(Modification records)
• • • •
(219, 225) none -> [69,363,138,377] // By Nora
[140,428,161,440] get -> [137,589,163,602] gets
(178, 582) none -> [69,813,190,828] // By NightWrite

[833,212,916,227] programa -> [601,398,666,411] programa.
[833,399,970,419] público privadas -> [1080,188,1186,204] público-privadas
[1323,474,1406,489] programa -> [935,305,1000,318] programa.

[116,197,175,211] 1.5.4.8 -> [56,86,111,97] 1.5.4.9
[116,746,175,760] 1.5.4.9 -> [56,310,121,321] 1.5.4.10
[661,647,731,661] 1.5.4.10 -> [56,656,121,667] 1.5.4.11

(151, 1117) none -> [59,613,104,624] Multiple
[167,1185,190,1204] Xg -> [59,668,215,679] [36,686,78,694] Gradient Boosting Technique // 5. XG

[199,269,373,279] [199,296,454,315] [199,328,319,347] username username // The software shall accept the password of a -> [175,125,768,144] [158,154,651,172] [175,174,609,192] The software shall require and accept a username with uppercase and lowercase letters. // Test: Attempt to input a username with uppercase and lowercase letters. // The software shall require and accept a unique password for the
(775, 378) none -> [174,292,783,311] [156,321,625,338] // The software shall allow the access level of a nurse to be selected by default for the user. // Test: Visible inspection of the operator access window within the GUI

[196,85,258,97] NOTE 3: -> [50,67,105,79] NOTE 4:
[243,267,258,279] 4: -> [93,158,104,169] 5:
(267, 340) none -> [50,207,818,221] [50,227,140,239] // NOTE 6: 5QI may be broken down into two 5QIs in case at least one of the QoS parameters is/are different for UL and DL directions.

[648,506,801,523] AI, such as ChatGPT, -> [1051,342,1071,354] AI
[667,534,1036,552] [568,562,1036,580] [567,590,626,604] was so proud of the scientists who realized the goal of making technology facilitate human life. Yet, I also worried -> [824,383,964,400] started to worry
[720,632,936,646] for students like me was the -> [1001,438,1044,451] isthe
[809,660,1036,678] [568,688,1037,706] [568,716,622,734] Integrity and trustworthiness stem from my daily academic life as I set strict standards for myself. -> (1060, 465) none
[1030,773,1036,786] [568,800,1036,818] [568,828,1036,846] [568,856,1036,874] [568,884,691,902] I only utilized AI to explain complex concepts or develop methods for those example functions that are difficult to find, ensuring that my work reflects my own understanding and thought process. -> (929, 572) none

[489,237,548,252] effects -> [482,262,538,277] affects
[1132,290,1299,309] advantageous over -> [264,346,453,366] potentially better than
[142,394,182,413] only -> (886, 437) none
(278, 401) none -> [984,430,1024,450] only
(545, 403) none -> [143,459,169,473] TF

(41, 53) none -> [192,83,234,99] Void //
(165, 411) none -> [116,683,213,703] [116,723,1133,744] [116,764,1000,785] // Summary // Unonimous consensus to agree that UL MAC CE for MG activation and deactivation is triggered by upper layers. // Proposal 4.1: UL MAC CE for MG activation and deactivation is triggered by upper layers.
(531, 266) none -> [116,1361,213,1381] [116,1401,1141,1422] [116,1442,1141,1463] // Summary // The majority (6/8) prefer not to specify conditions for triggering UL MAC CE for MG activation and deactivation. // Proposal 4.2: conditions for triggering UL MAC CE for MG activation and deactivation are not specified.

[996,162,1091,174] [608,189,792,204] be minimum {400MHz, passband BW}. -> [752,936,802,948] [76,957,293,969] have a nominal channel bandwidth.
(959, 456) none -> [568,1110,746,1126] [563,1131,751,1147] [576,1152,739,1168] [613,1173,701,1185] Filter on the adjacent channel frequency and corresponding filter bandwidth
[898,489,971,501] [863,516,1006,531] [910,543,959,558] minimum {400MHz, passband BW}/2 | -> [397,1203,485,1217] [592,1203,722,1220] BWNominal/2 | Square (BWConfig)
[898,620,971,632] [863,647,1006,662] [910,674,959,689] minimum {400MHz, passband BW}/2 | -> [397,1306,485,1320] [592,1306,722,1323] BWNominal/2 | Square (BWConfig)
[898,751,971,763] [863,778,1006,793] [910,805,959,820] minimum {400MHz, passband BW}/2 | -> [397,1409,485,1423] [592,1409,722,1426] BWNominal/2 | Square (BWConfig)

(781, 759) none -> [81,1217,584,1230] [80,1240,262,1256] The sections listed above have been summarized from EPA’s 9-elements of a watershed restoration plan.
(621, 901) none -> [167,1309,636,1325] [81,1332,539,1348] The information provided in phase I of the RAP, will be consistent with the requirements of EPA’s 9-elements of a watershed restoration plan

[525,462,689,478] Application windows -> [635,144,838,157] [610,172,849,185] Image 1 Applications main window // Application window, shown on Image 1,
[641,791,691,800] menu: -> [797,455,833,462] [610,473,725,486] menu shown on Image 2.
• • • •
WHAT THE TASK REQUIRES: The answer must be every line from the records above that contains the word "NOTE", copied out.

RESPONSE AREA:
[196,85,258,97] NOTE 3: -> [50,67,105,79] NOTE 4:
(267, 340) none -> [50,207,818,221] [50,227,140,239] // NOTE 6: 5QI may be broken down into two 5QIs in case at least one of the QoS parameters is/are different for UL and DL directions.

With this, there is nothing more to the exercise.